Diyarbakır Büyükşehir Belediyesi Kültür Sanat Daire Başkanlığı tarafından ‘Azadi’ temasıyla düzenlenen 2. Amed Kitap Fuarı, şiir dinletileri, paneller ve söyleşilerle devam ediyor.
Fuar kapsamında dün yapılan on iki etkinlikten biri de 18. yüzyılda Urfa’da yaşanmış Dêwrêşê Evdî destanını anlatan paneldi. Nûbihar Yayınları tarafından düzenlenen panelde konuşan Araştırmacı-Yazar Eyüp Kıran, Dewrêşê Evdî’nin çeşitli söylemlerin aksine 1785 yılında savaştığını, savaşın 1785 yılında olduğuna dair Viyana’daki bir manastırda arşiv bulunduğunu söyledi. Bu nedenle dengbêjlerin klamlarında bazı hatalar olduğunu anımsatan Kıran, “Bazı klamlarda Dewrêşê Evdî talancı olarak gösteriliyor. Oysaki gerçekte talana engel olan ve geri çeviren bir kişidir.” diye konuştu. Kıran, herkesin Dewrêşê Evdî’ye aşık bir adam olarak baktığını, oysaki Evdî’nin toprağını savunmak uğruna düşmanla savaşıp şehit düştüğünü söyledi.

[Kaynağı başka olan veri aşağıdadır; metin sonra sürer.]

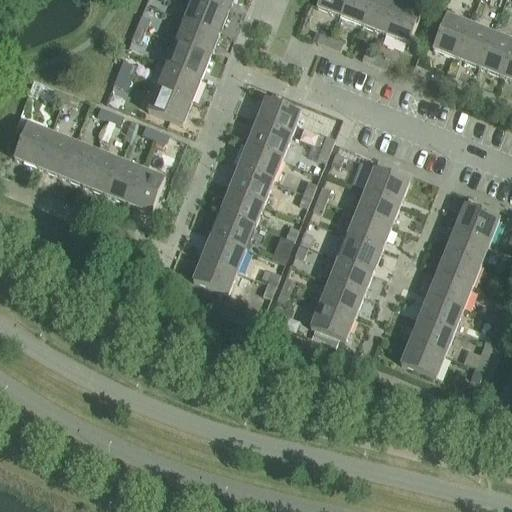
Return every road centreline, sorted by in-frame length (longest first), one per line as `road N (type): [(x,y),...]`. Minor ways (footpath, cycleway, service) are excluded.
road 1 (secondary): [(511,507),(211,433),(88,376),(0,320)]
road 2 (secondary): [(0,381),(81,430),(158,462),(340,511)]
road 3 (residential): [(233,72),(511,169)]
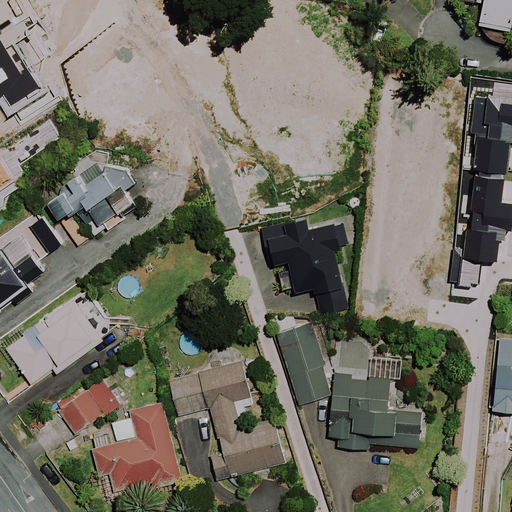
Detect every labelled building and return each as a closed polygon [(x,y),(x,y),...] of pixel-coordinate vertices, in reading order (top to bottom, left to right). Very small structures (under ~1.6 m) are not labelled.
[(511,12),(511,0),(481,0),(477,22),(509,28),(511,12)] [(289,157),(320,145),(306,109),(272,123),(265,105),(229,119),(235,135),(194,150),(209,189),(253,171),(259,188),(263,187),(276,213),(246,228),(259,255),(321,223),(295,174),(289,157)] [(0,201),(6,198),(19,190),(0,159),(0,201)] [(83,214),(94,230),(134,203),(122,186),(134,178),(124,165),(98,163),(79,176),(41,202),(57,226),(80,210),(83,214)] [(438,202),(408,200),(405,253),(366,251),(363,291),(432,295),(438,202)] [(53,251),(35,224),(0,246),(0,251),(1,253),(0,254),(0,308),(15,299),(17,302),(34,291),(28,283),(44,273),(37,261),(53,251)] [(475,243),(458,241),(455,267),(471,269),(475,243)] [(104,340),(99,333),(89,322),(96,317),(78,294),(72,299),(4,353),(31,387),(83,346),(88,352),(104,340)] [(290,330),(286,315),(267,321),(292,406),(326,397),(306,326),(290,330)] [(511,341),(496,340),(490,409),(511,411),(511,341)] [(176,417),(207,409),(215,440),(206,442),(216,480),(279,463),(268,420),(238,428),(231,402),(248,398),(238,362),(167,380),(176,417)] [(386,378),(330,375),(326,448),(373,451),(416,453),(418,412),(384,410),(386,378)] [(114,408),(99,383),(56,410),(72,435),(114,408)] [(179,481),(158,403),(127,412),(134,438),(91,450),(98,477),(108,475),(112,492),(150,482),(152,489),(179,481)]
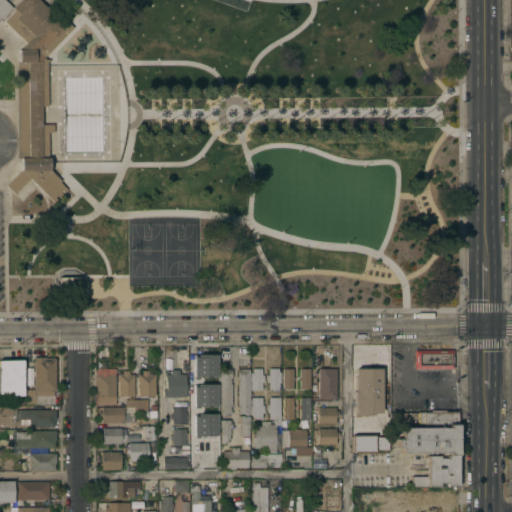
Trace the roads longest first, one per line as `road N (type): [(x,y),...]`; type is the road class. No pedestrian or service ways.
road 1 (residential): [(0,330),(511,325)]
road 2 (primary): [(484,257),(485,0)]
road 3 (residential): [(75,330),(76,511)]
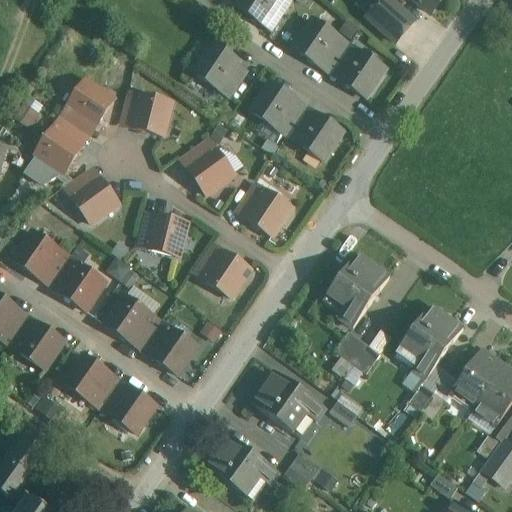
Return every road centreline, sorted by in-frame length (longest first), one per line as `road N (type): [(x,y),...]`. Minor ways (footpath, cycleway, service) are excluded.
road 1 (residential): [(338,203),(133,511)]
road 2 (residential): [(494,0),(338,203)]
road 3 (residential): [(511,317),(338,203)]
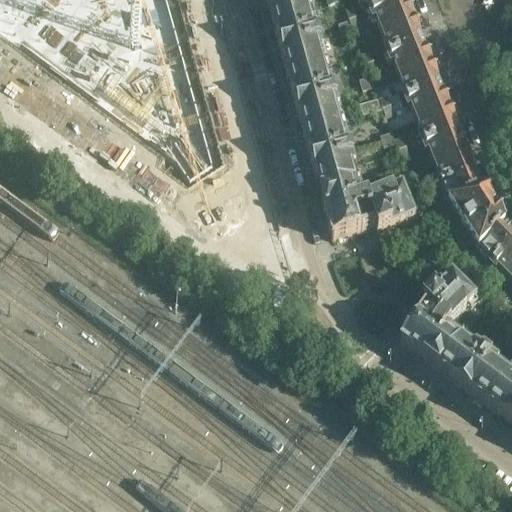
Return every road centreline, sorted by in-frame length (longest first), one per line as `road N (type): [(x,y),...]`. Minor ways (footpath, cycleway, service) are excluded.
road 1 (residential): [(511,467),(370,362),(334,318),(240,2)]
road 2 (residential): [(432,0),(511,198)]
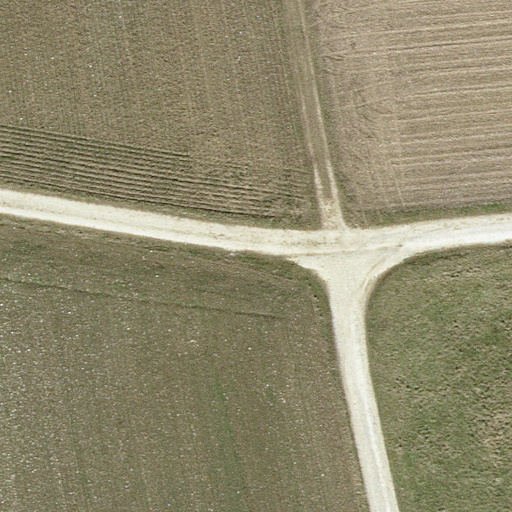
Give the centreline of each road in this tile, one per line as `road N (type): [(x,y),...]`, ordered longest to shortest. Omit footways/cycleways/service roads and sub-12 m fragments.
road 1 (track): [(393,511),(338,247),(511,229)]
road 2 (track): [(338,247),(0,201)]
road 3 (track): [(338,247),(296,0)]
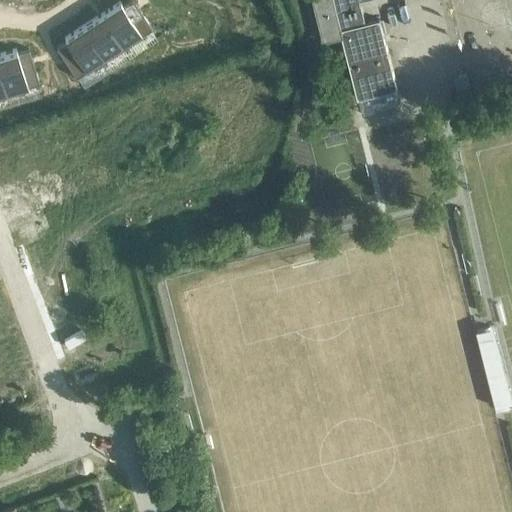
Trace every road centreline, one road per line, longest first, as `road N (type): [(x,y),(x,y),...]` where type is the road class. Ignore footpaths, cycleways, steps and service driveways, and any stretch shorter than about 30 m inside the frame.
road 1 (residential): [(147,511),(121,446),(69,411),(58,387)]
road 2 (residential): [(58,387),(0,246)]
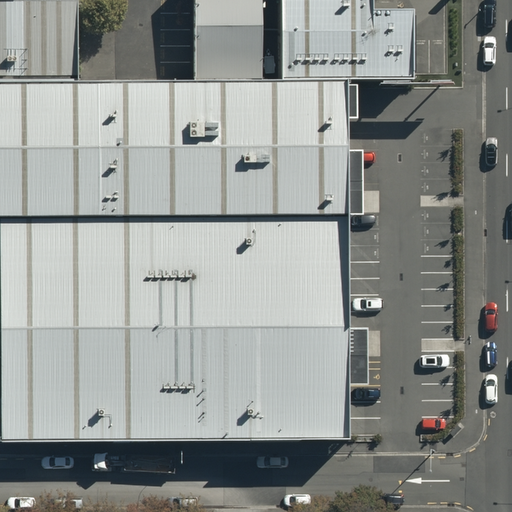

Fuarın bir diğer ilgi çekici etkinliği Araştırmacı Zeynep Yaş’ın “Kürt Müziğinin Duayenleri” konulu paneliydi. Panelde konuşan Yaş, Kürt müziğini geliştiren sanatçıların coğrafyalarının melodilerini türkülerine yansıttığını vurgulayarak, kültürün, tarihin ve yaşanmışlıklarını sözlü aktarımla bugünlere taşındığını ifade etti. Kürtlerin kültürel mirasını gelecek kuşaklara aktarmak amacıyla iki ciltlik kitap yayınlandığını, bu kitabın Kürt müziğinin arşivi niteliği taşıdığını anlatan Yaş, Şakarên Muzîka Kurdî kitabının yanında 4 DVD’de 307 eser bulunduğunu, çoğunluğu orijinal plaklardan, kaset ve albümlerden derlenmiş bu çalışmanın bir ilk olduğuna dikkat çekti.
Aktaş: Anlamak çok güç
Fuarda gerçekleştirilen Diyarbakır 5 No’lu Cezaevi ve Edebiyat konulu panele kitapseverler büyük ilgi gösterdi. Sümerpark Resepsiyon Salonu’nda İrfan Babaoğlu’nun moderatörlüğünde yapılan panele, Oya Baydar, Şebnem İşigüzel, Kemal Aktaş ve Mehmedi Aktoprak konuşmacı olarak katıldı.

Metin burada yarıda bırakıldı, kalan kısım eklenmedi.